How do I fix position bias in pairwise evaluation?
Evaluate every pair twice with the order swapped — once as (A, B) and once as (B, A) — and only count a response as the winner if it wins in both orderings, treating disagreements as ties. This removes most of the systematic preference judges show for the first (or last) position. Randomizing order alone is not enough; the swap-and-confirm method is what makes results trustworthy.
Why is pairwise comparison better than absolute scoring?
Absolute scoring is unreliable because judges anchor their scales differently and drift over time, and scores tend to cluster so closely that they fail to separate similar systems. Pairwise comparison only requires a relative "which is better" decision, which is cognitively easier and far more consistent for both humans and LLM judges. The trade-off is that you must aggregate many comparisons into a ranking.
What biases affect LLM judges in pairwise evaluation?
The main ones are position bias (favoring the first or last response), verbosity bias (favoring longer answers), and self-preference bias (favoring outputs from the judge's own model family). Mitigate them by swapping order and confirming, instructing the judge to ignore length while checking the winners' length distribution, and using a judge from a different model family or an ensemble of judges.
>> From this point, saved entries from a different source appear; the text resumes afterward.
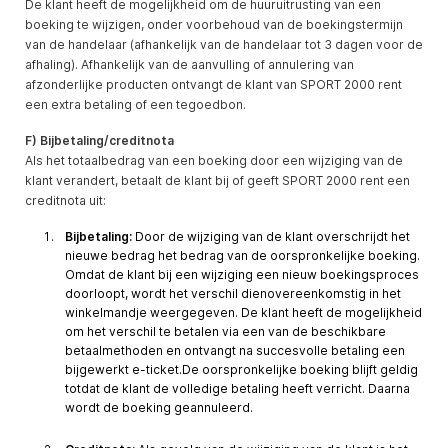
De klant heeft de mogelijkheid om de huuruitrusting van een
boeking te wijzigen, onder voorbehoud van de boekingstermijn
van de handelaar (afhankelijk van de handelaar tot 3 dagen voor de
afhaling). Afhankelijk van de aanvulling of annulering van
afzonderlijke producten ontvangt de klant van SPORT 2000 rent
een extra betaling of een tegoedbon.
F) Bijbetaling/creditnota
Als het totaalbedrag van een boeking door een wijziging van de
klant verandert, betaalt de klant bij of geeft SPORT 2000 rent een
creditnota uit:
Bijbetaling:
Door de wijziging van de klant overschrijdt het
nieuwe bedrag het bedrag van de oorspronkelijke boeking.
Omdat de klant bij een wijziging een nieuw boekingsproces
doorloopt, wordt het verschil dienovereenkomstig in het
winkelmandje weergegeven. De klant heeft de mogelijkheid
om het verschil te betalen via een van de beschikbare
betaalmethoden en ontvangt na succesvolle betaling een
bijgewerkt e-ticket.De oorspronkelijke boeking blijft geldig
totdat de klant de volledige betaling heeft verricht. Daarna
wordt de boeking geannuleerd.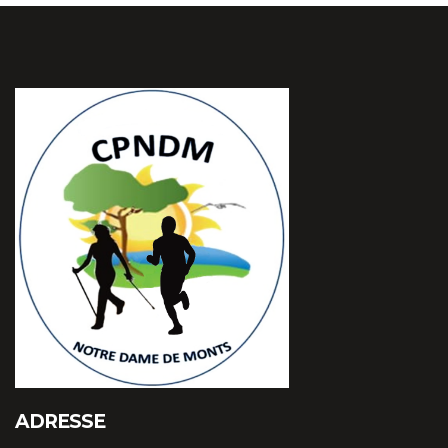
ADRESSE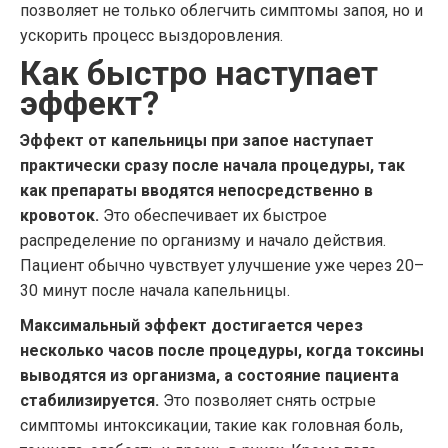
позволяет не только облегчить симптомы запоя, но и
ускорить процесс выздоровления.
Как быстро наступает
эффект?
Эффект от капельницы при запое наступает
практически сразу после начала процедуры, так
как препараты вводятся непосредственно в
кровоток.
Это обеспечивает их быстрое
распределение по организму и начало действия.
Пациент обычно чувствует улучшение уже через 20–
30 минут после начала капельницы.
Максимальный эффект достигается через
несколько часов после процедуры, когда токсины
выводятся из организма, а состояние пациента
стабилизируется.
Это позволяет снять острые
симптомы интоксикации, такие как головная боль,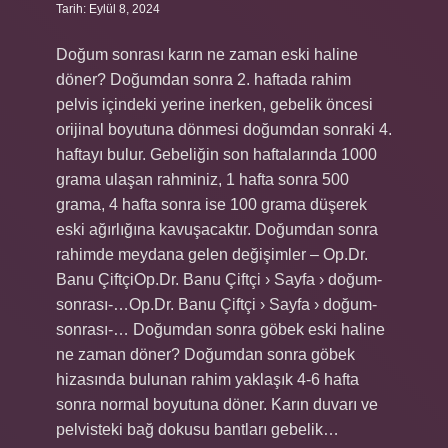
Tarih: Eylül 8, 2024
Doğum sonrası karın ne zaman eski haline
döner? Doğumdan sonra 2. haftada rahim
pelvis içindeki yerine inerken, gebelik öncesi
orijinal boyutuna dönmesi doğumdan sonraki 4.
haftayı bulur. Gebeliğin son haftalarında 1000
grama ulaşan rahminiz, 1 hafta sonra 500
grama, 4 hafta sonra ise 100 grama düşerek
eski ağırlığına kavuşacaktır. Doğumdan sonra
rahimde meydana gelen değişimler – Op.Dr.
Banu ÇiftçiOp.Dr. Banu Çiftçi › Sayfa › doğum-
sonrası-…Op.Dr. Banu Çiftçi › Sayfa › doğum-
sonrası-… Doğumdan sonra göbek eski haline
ne zaman döner? Doğumdan sonra göbek
hizasında bulunan rahim yaklaşık 4-6 hafta
sonra normal boyutuna döner. Karın duvarı ve
pelvisteki bağ dokusu bantları gebelik…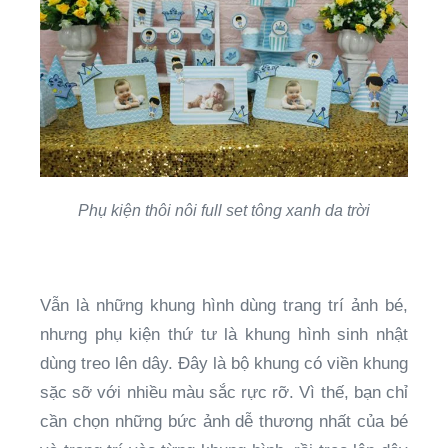
Phụ kiện thôi nôi full set tông xanh da trời
Vẫn là những khung hình dùng trang trí ảnh bé,
nhưng phụ kiện thứ tư là khung hình sinh nhật
dùng treo lên dây. Đây là bộ khung có viền khung
sặc sỡ với nhiều màu sắc rực rỡ. Vì thế, bạn chỉ
cần chọn những bức ảnh dễ thương nhất của bé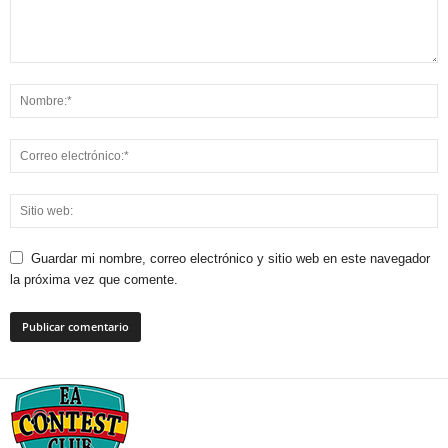
Guardar mi nombre, correo electrónico y sitio web en este navegador
la próxima vez que comente.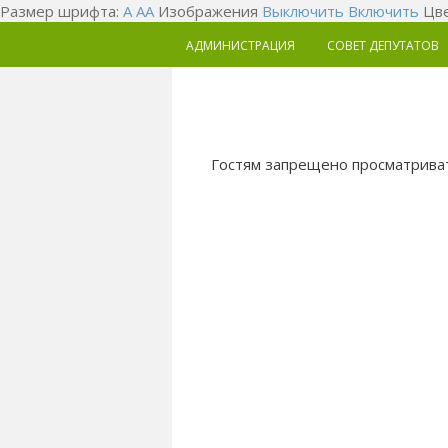
Размер шрифта:
A
A
A
Изображения
Выключить
Включить
Цве
АДМИНИСТРАЦИЯ
СОВЕТ ДЕПУТАТОВ
Гостям запрещено просматриват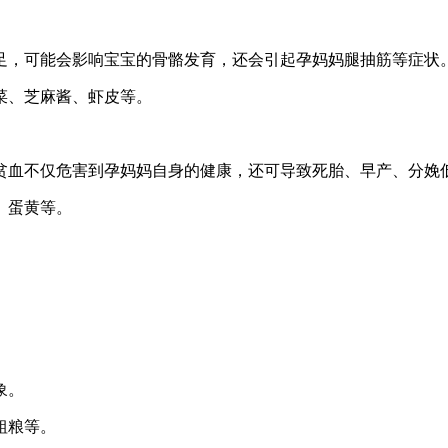
，可能会影响宝宝的骨骼发育，还会引起孕妈妈腿抽筋等症状
、芝麻酱、虾皮等。
血不仅危害到孕妈妈自身的健康，还可导致死胎、早产、分娩
、蛋黄等。
。
象。
粗粮等。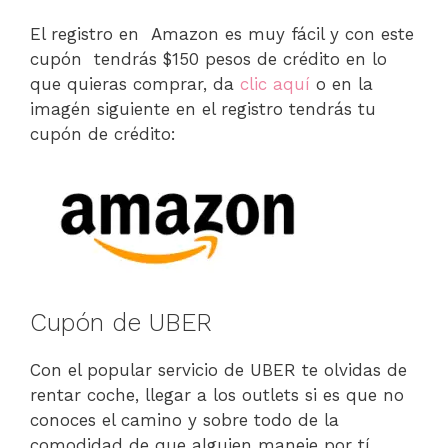
El registro en Amazon es muy fácil y con este
cupón tendrás $150 pesos de crédito en lo
que quieras comprar, da
clic aquí
o en la
imagén siguiente en el registro tendrás tu
cupón de crédito:
Cupón de UBER
Con el popular servicio de UBER te olvidas de
rentar coche, llegar a los outlets si es que no
conoces el camino y sobre todo de la
comodidad de que alguien maneje por tí.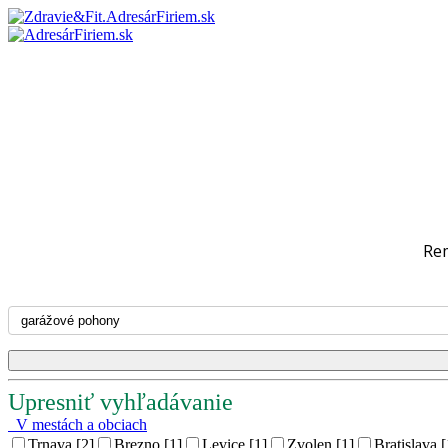
Re
Upresniť vyhľadávanie
V mestách a obciach
Trnava [2]
Brezno [1]
Levice [1]
Zvolen [1]
Bratislava [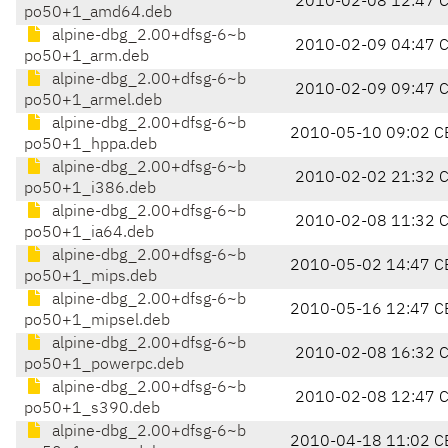
2010-02-08 12:47 
po50+1_amd64.deb
alpine-dbg_2.00+dfsg-6~b
2010-02-09 04:47 
po50+1_arm.deb
alpine-dbg_2.00+dfsg-6~b
2010-02-09 09:47 
po50+1_armel.deb
alpine-dbg_2.00+dfsg-6~b
2010-05-10 09:02 C
po50+1_hppa.deb
alpine-dbg_2.00+dfsg-6~b
2010-02-02 21:32 
po50+1_i386.deb
alpine-dbg_2.00+dfsg-6~b
2010-02-08 11:32 
po50+1_ia64.deb
alpine-dbg_2.00+dfsg-6~b
2010-05-02 14:47 C
po50+1_mips.deb
alpine-dbg_2.00+dfsg-6~b
2010-05-16 12:47 C
po50+1_mipsel.deb
alpine-dbg_2.00+dfsg-6~b
2010-02-08 16:32 
po50+1_powerpc.deb
alpine-dbg_2.00+dfsg-6~b
2010-02-08 12:47 
po50+1_s390.deb
alpine-dbg_2.00+dfsg-6~b
2010-04-18 11:02 C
Always validate the judge against human comparisons first.
How many comparisons do I need to rank LLMs reliably?
There is no fixed number, but you need enough comparisons per pair that the confidence intervals around each rating do not overlap for systems you claim are different. Bootstrap the comparison set — resample with replacement and refit — to estimate those intervals. Many hundreds to thousands of comparisons are typical for separating close models; if intervals overlap, the systems are statistically tied regardless of the raw rating gap.